Your Childhood Happiness Can Predict Your Heart Health as an Adult

Dao Ho, PhD

Dao Ho, PhD

The idea that the environment during childhood can shape or program adult cardiovascular health is nothing new. Many studies over the last decade have shown that adversity during childhood, such as low socioeconomic status, parental discord, physical and sexual abuse, and war-time atrocities, is strongly associated with an increased risk for diabetes, heart disease and stroke. A new study published in Circulation in January supports this idea, and suggests that there may be a whole host of good things parents can do to enrich their children’s life and help ensure they have ideal cardiovascular health as adults.

Dr. Laura Pulkki-Raback and her research team at the University of Helsinki, Finland, asked whether a good psychosocial environment during childhood is associated with good cardiovascular health in adulthood. They followed more than 1,000 people for 27 years, from about 10 years old to about 37 years old. At the beginning of the study, the parents of these children were asked to fill out surveys assessing their child’s psychosocial environment based on six criteria: socioeconomic factors, emotional family environment, optimal health behaviors of the parents, lack of stressful events, self-regulatory behavior and social adjustment. Based on the parents’ response, each child was given a psychosocial factor score. Twenty-seven years later, as 37-year-old adults, the participants were asked to return for a health check-up.

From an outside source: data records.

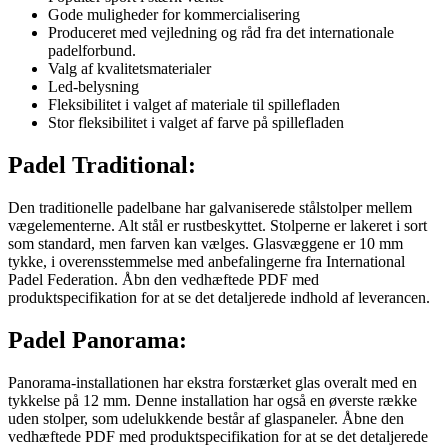
Gode muligheder for kommercialisering
Produceret med vejledning og råd fra det internationale
padelforbund.
Valg af kvalitetsmaterialer
Led-belysning
Fleksibilitet i valget af materiale til spillefladen
Stor fleksibilitet i valget af farve på spillefladen
Padel Traditional:
Den traditionelle padelbane har galvaniserede stålstolper mellem
vægelementerne. Alt stål er rustbeskyttet. Stolperne er lakeret i sort
som standard, men farven kan vælges. Glasvæggene er 10 mm
tykke, i overensstemmelse med anbefalingerne fra International
Padel Federation. Åbn den vedhæftede PDF med
produktspecifikation for at se det detaljerede indhold af leverancen.
Padel Panorama:
Panorama-installationen har ekstra forstærket glas overalt med en
tykkelse på 12 mm. Denne installation har også en øverste række
uden stolper, som udelukkende består af glaspaneler. Åbne den
vedhæftede PDF med produktspecifikation for at se det detaljerede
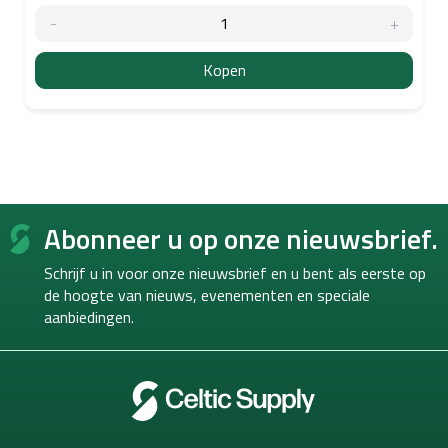
Kopen
F
Abonneer u op onze nieuwsbrief.
o
o
Schrijf u in voor onze nieuwsbrief en u bent als eerste op
t
de hoogte van
nieuws, evenementen en speciale
e
aanbiedingen.
r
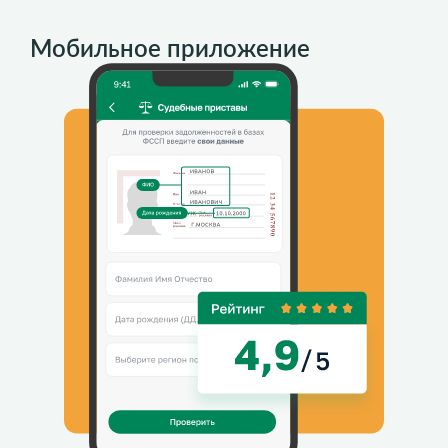
Мобильное приложение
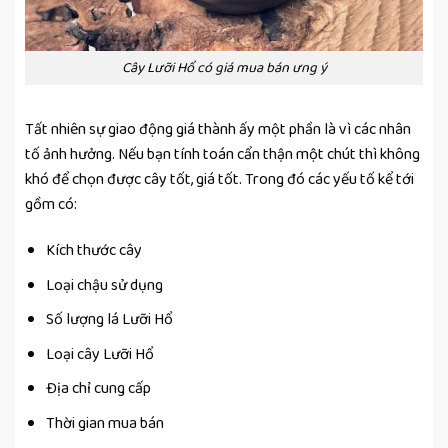
Cây Lưỡi Hổ có giá mua bán ưng ý
Tất nhiên sự giao động giá thành ấy một phần là vì các nhân
tố ảnh hưởng. Nếu bạn tính toán cẩn thận một chút thì không
khó để chọn được cây tốt, giá tốt. Trong đó các yếu tố kể tới
gồm có:
Kích thước cây
Loại chậu sử dụng
Số lượng lá Lưỡi Hổ
Loại cây Lưỡi Hổ
Địa chỉ cung cấp
Thời gian mua bán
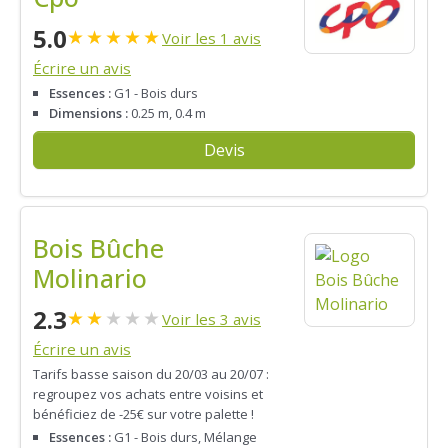
5.0
★
★
★
★
★
Voir les 1 avis
Écrire un avis
Essences :
G1 - Bois durs
Dimensions :
0.25 m, 0.4 m
Devis
Bois Bûche
Molinario
2.3
★
★
★
★
★
Voir les 3 avis
Écrire un avis
Tarifs basse saison du 20/03 au 20/07 :
regroupez vos achats entre voisins et
bénéficiez de -25€ sur votre palette !
Essences :
G1 - Bois durs, Mélange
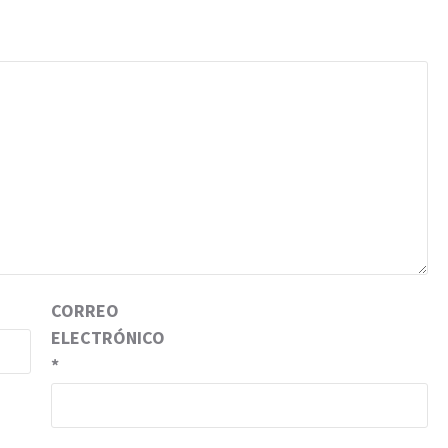
CORREO
ELECTRÓNICO
*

The authors found that the more favorable the psychosocial environment the person experienced as a child, the healthier the individual was as an adult. Those that had higher favorable psychosocial factor scores had a leaner body mass index and more ideal glucose level. They were also more likely to be nonsmokers. All these factors play a huge role in maintaining ideal cardiovascular health.

With all the warnings and cautionary tales that point to what not to do to prevent heart disease and stroke, it is refreshing to see a study that may guide us on what more we should do to further improve our cardiovascular health. This study not only highlights the importance of having a psychologically healthy and enriching childhood on cardiovascular health, but it also provides us with the tools to make future generations even healthier.

Dao Ho, PhD, is a postdoctoral researcher in the Cardio-Renal Physiology and Medicine section at the University of Alabama at Birmingham.